Modification records:

· · ·

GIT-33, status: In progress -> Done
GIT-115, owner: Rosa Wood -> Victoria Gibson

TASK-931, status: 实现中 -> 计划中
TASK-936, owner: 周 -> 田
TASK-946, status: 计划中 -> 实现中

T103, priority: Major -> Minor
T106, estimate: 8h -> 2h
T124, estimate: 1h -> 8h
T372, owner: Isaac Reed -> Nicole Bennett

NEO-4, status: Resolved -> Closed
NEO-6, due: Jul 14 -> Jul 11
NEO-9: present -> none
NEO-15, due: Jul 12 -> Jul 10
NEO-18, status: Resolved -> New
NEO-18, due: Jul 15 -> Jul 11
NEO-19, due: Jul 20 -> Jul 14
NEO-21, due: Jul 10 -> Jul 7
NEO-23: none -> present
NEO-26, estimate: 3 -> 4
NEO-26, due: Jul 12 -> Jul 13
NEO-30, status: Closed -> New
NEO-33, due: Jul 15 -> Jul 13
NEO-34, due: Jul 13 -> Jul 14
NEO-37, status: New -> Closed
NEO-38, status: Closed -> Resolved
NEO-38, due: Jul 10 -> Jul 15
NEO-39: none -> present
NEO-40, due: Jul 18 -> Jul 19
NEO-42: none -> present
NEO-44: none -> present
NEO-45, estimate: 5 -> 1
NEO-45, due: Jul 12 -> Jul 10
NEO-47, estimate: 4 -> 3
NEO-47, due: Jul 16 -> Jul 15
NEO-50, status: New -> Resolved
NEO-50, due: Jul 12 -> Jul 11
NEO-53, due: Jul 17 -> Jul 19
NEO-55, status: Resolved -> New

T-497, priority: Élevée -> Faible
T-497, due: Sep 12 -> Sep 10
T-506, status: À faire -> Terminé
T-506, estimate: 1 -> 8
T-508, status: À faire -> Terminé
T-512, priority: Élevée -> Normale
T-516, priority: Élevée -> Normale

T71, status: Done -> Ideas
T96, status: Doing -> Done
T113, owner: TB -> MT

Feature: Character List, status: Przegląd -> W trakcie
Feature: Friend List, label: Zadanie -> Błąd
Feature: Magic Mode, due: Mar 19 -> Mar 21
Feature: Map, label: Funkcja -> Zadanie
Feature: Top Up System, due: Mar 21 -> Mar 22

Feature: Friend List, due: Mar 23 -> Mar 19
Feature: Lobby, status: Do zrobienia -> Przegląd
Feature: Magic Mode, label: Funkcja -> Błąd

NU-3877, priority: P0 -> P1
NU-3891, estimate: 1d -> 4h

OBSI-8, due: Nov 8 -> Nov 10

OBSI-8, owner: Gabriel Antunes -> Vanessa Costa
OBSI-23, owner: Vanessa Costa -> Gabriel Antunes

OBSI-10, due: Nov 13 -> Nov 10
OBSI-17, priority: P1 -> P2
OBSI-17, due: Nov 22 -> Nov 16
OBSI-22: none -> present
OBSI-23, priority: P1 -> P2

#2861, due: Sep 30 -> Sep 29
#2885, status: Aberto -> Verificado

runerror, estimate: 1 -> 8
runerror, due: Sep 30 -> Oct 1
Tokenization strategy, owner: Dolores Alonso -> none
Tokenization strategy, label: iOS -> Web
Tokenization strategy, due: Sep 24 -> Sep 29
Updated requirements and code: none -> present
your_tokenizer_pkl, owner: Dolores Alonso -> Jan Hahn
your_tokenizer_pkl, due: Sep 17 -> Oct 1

· · ·

— INSTRUCTIONS TO FOLLOW —
Would you please write out the entries again exactly?

— ANSWER SPACE —
GIT-33, status: In progress -> Done
GIT-115, owner: Rosa Wood -> Victoria Gibson

TASK-931, status: 实现中 -> 计划中
TASK-936, owner: 周 -> 田
TASK-946, status: 计划中 -> 实现中

T103, priority: Major -> Minor
T106, estimate: 8h -> 2h
T124, estimate: 1h -> 8h
T372, owner: Isaac Reed -> Nicole Bennett

NEO-4, status: Resolved -> Closed
NEO-6, due: Jul 14 -> Jul 11
NEO-9: present -> none
NEO-15, due: Jul 12 -> Jul 10
NEO-18, status: Resolved -> New
NEO-18, due: Jul 15 -> Jul 11
NEO-19, due: Jul 20 -> Jul 14
NEO-21, due: Jul 10 -> Jul 7
NEO-23: none -> present
NEO-26, estimate: 3 -> 4
NEO-26, due: Jul 12 -> Jul 13
NEO-30, status: Closed -> New
NEO-33, due: Jul 15 -> Jul 13
NEO-34, due: Jul 13 -> Jul 14
NEO-37, status: New -> Closed
NEO-38, status: Closed -> Resolved
NEO-38, due: Jul 10 -> Jul 15
NEO-39: none -> present
NEO-40, due: Jul 18 -> Jul 19
NEO-42: none -> present
NEO-44: none -> present
NEO-45, estimate: 5 -> 1
NEO-45, due: Jul 12 -> Jul 10
NEO-47, estimate: 4 -> 3
NEO-47, due: Jul 16 -> Jul 15
NEO-50, status: New -> Resolved
NEO-50, due: Jul 12 -> Jul 11
NEO-53, due: Jul 17 -> Jul 19
NEO-55, status: Resolved -> New

T-497, priority: Élevée -> Faible
T-497, due: Sep 12 -> Sep 10
T-506, status: À faire -> Terminé
T-506, estimate: 1 -> 8
T-508, status: À faire -> Terminé
T-512, priority: Élevée -> Normale
T-516, priority: Élevée -> Normale

T71, status: Done -> Ideas
T96, status: Doing -> Done
T113, owner: TB -> MT

Feature: Character List, status: Przegląd -> W trakcie
Feature: Friend List, label: Zadanie -> Błąd
Feature: Magic Mode, due: Mar 19 -> Mar 21
Feature: Map, label: Funkcja -> Zadanie
Feature: Top Up System, due: Mar 21 -> Mar 22

Feature: Friend List, due: Mar 23 -> Mar 19
Feature: Lobby, status: Do zrobienia -> Przegląd
Feature: Magic Mode, label: Funkcja -> Błąd

NU-3877, priority: P0 -> P1
NU-3891, estimate: 1d -> 4h

OBSI-8, due: Nov 8 -> Nov 10

OBSI-8, owner: Gabriel Antunes -> Vanessa Costa
OBSI-23, owner: Vanessa Costa -> Gabriel Antunes

OBSI-10, due: Nov 13 -> Nov 10
OBSI-17, priority: P1 -> P2
OBSI-17, due: Nov 22 -> Nov 16
OBSI-22: none -> present
OBSI-23, priority: P1 -> P2

#2861, due: Sep 30 -> Sep 29
#2885, status: Aberto -> Verificado

runerror, estimate: 1 -> 8
runerror, due: Sep 30 -> Oct 1
Tokenization strategy, owner: Dolores Alonso -> none
Tokenization strategy, label: iOS -> Web
Tokenization strategy, due: Sep 24 -> Sep 29
Updated requirements and code: none -> present
your_tokenizer_pkl, owner: Dolores Alonso -> Jan Hahn
your_tokenizer_pkl, due: Sep 17 -> Oct 1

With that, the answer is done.